M. Konan Banny leur a indiqué que cette première action sera suivie d'une phase de sensibilisation puis viendra ensuite l'étape des auditions pendant lesquelles les personnes feront des témoignages.

La JUDDM est présidée par Evariste Yaké, ex leader de la jeunesse patriotique (farouches partisans de Laurent Gbagbo) rentré d'exil.

"Le but est d'adopter une démarche à l'élaboration de laquelle la population participera pleinement", a expliqué M. Banny.

"La région de l'ouest tient une place importante dans le processus de réconciliation", a insisté le président de la CDVR.

"C'est la région où on a le plus besoin de porter le message de la réconciliation. Si là-bas c'est fait, il n'y aura pas grand chose à faire dans le reste du pays. C'est pourquoi nous mettons l'accent sur l'ouest et les zones péri-urbaines d'Abidjan", a-t-il expliqué.

L'ouest ivoirien est largement favorable à l'ex-président Laurent Gbagbo.
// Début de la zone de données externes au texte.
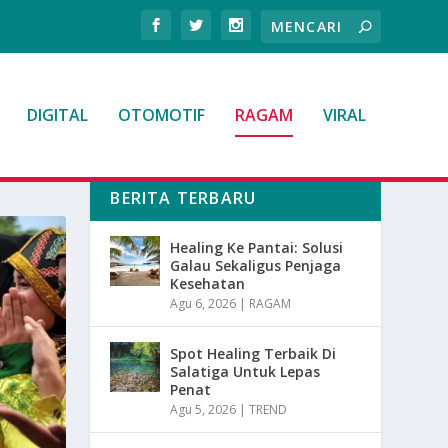
DIGITAL
OTOMOTIF
RAGAM
VIRAL
BERITA TERBARU
Healing Ke Pantai: Solusi
Galau Sekaligus Penjaga
Kesehatan
Agu 6, 2026
|
RAGAM
Spot Healing Terbaik Di
Salatiga Untuk Lepas
Penat
Agu 5, 2026
|
TREND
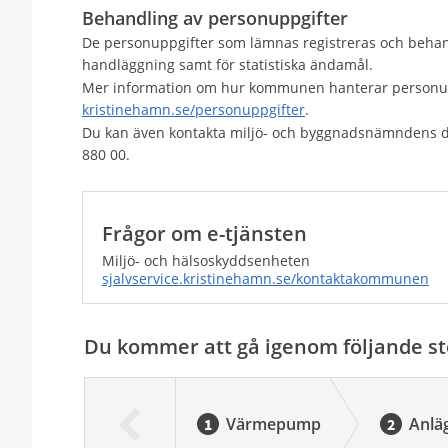
Behandling av personuppgifter
De personuppgifter som lämnas registreras och behand
handläggning samt för statistiska ändamål.
Mer information om hur kommunen hanterar personupp
kristinehamn.se/personuppgifter
.
Du kan även kontakta miljö- och byggnadsnämndens 
880 00.
Frågor om e-tjänsten
Miljö- och hälsoskyddsenheten
sjalvservice.kristinehamn.se/kontaktakommunen
Du kommer att gå igenom följande st
Värmepump
Anlä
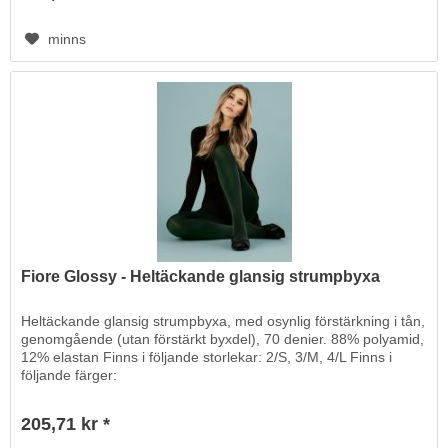
minns
Fiore Glossy - Heltäckande glansig strumpbyxa
Heltäckande glansig strumpbyxa, med osynlig förstärkning i tån,
genomgående (utan förstärkt byxdel), 70 denier. 88% polyamid,
12% elastan Finns i följande storlekar: 2/S, 3/M, 4/L Finns i
följande färger:
205,71 kr *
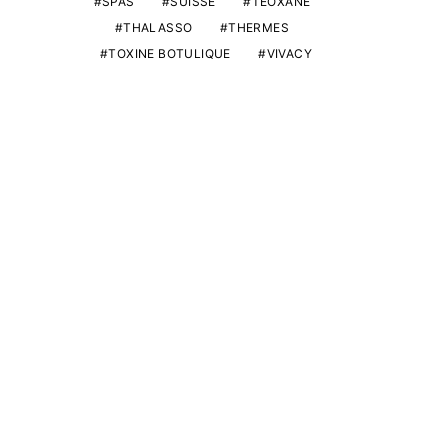
SPAS
SUISSE
TEOXANE
THALASSO
THERMES
TOXINE BOTULIQUE
VIVACY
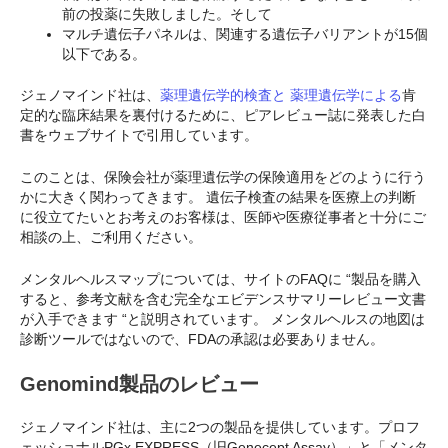
前の投薬に失敗しました。そして
マルチ遺伝子パネルは、関連する遺伝子バリアントが15個
以下である。
ジェノマインド社は、
薬理遺伝学的検査と
薬理遺伝学による
肯
定的な臨床結果を裏付けるために、ピアレビュー誌に発表した白
書をウェブサイトで引用しています。
このことは、保険会社が薬理遺伝学の保険適用をどのように行う
かに大きく関わってきます。 遺伝子検査の結果を医療上の判断
に役立てたいとお考えのお客様は、医師や医療従事者と十分にご
相談の上、ご利用ください。
メンタルヘルスマップについては、サイトのFAQに “製品を購入
すると、参考文献を含む完全なエビデンスサマリーレビュー文書
が入手できます “と説明されています。 メンタルヘルスの地図は
診断ツールではないので、FDAの承認は必要ありません。
Genomind製品のレビュー
ジェノマインド社は、主に2つの製品を提供しています。プロフ
ェッショナルPGx EXPRESS（旧Genecept Assay）」と「メンタ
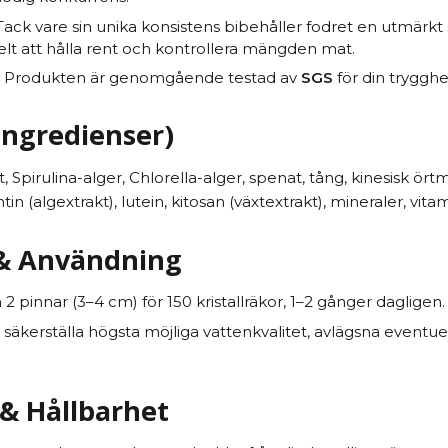
ack vare sin unika konsistens bibehåller fodret en utmärkt st
elt att hålla rent och kontrollera mängden mat.
Produkten är genomgående testad av
SGS
för din trygghe
Ingredienser)
, Spirulina-alger, Chlorella-alger, spenat, tång, kinesisk ör
n (algextrakt), lutein, kitosan (växtextrakt), mineraler, vitam
 & Användning
2 pinnar (3–4 cm) för 150 kristallräkor, 1–2 gånger dagligen.
 säkerställa högsta möjliga vattenkvalitet, avlägsna eventue
 & Hållbarhet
Ce dernier a été transféré à la Haye devant la Cour pénale internationale (CPI) où il est poursuivi pour "crimes contre l'humanité" et "crimes de guerre".

La région a été lieu de massacres des populations dont des milliers ont dû se réfugier au Liberia voisin.

Un an après la fin des affrontements, la situation sécuritaire reste préoccupante dans l'ouest où des hommes armés sèment la terreur au sein de la population.